20.04.2011 Julia Klöckner ist Mitglied der parteiübergreifenden Konsensgruppe zur qualifizierten Zuwanderung

Auch die Bundestagsabgeordnete Julia Klöckner setzt sich in der neu gegründeten parteiübergreifenden Konsensgruppe für eine Regelung der qualifizierten Zuwanderung ein. Unter dem Vorsitz von Armin Laschet (CDU) und Peter Struck (SPD) soll ein Reformvorschlag erarbeitet werden.

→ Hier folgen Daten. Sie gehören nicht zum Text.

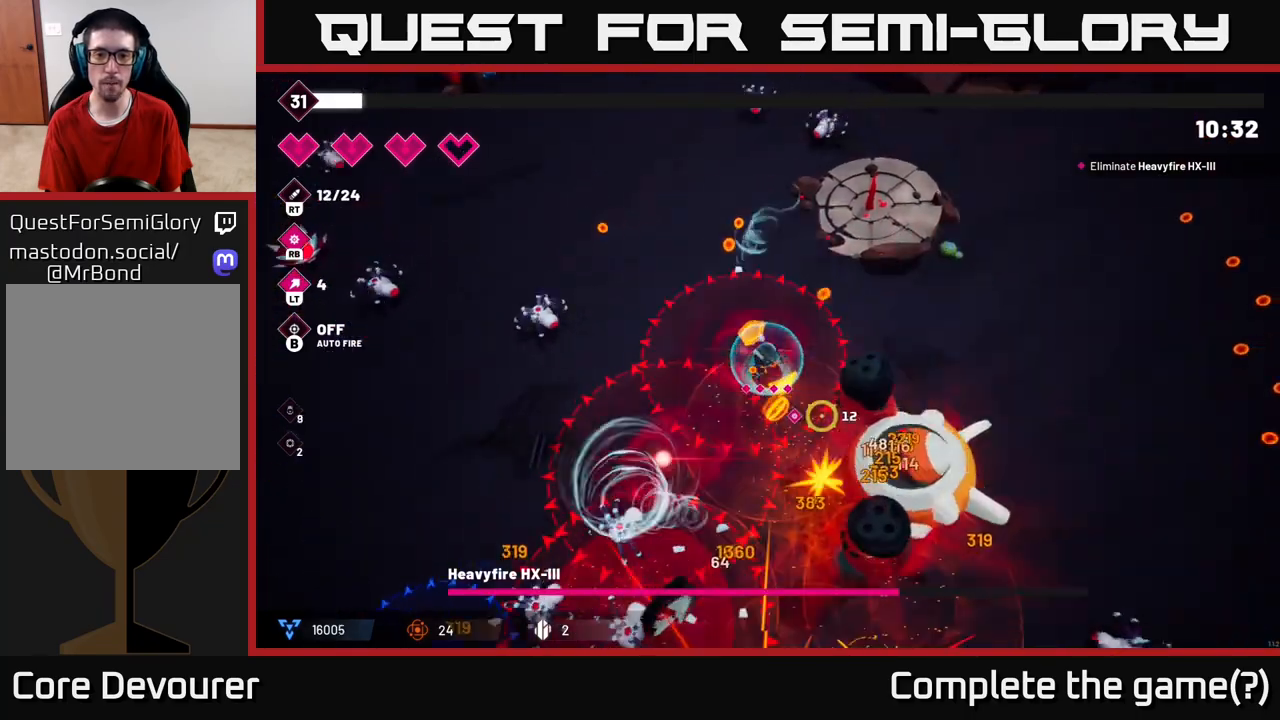
{"buttons": ["R2"], "left_stick": "right", "right_stick": "down", "events": [[133, "right_stick", "down"]]}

„Die Konsensgruppe wurde gegründet, um in der Mitte der Gesellschaft eine Diskussionsplattform zu haben, die gemeinsam eine politisch mehrheitsfähige Reform entwickelt“, so Julia Klöckner. „Wir müssen zum einen unsere eigenen Bürgerinnen und Bürger fördern und qualifizieren, aber auch zum anderen für eine strukturierte Zuwanderung mit klaren Maßstäben sorgen. Angesichts der aktuellen Entwicklungen am Arbeitsmarkt brauchen wir dringend Fachkräfte – von innen und außen.“

Das derzeitige Zuwanderungsgesetz trat 2005 in Kraft. Die Hürden, die potenziellen Zuwanderern darin auferlegt werden, sind noch immer sehr hoch und die Regelungen insgesamt kleinteilig und unübersichtlich. Für einen Reformvorschlag setzen sich nun neben zahlreichen Politikern aller Couleur auch mehrere Stiftungen ein: Stiftung Mercator, Freudenberg Stiftung, Körber-Stiftung und Vodafone Stiftung Deutschland. Die Robert Bosch Stiftung unterstützt die Konsensgruppe mit begleitenden Studien.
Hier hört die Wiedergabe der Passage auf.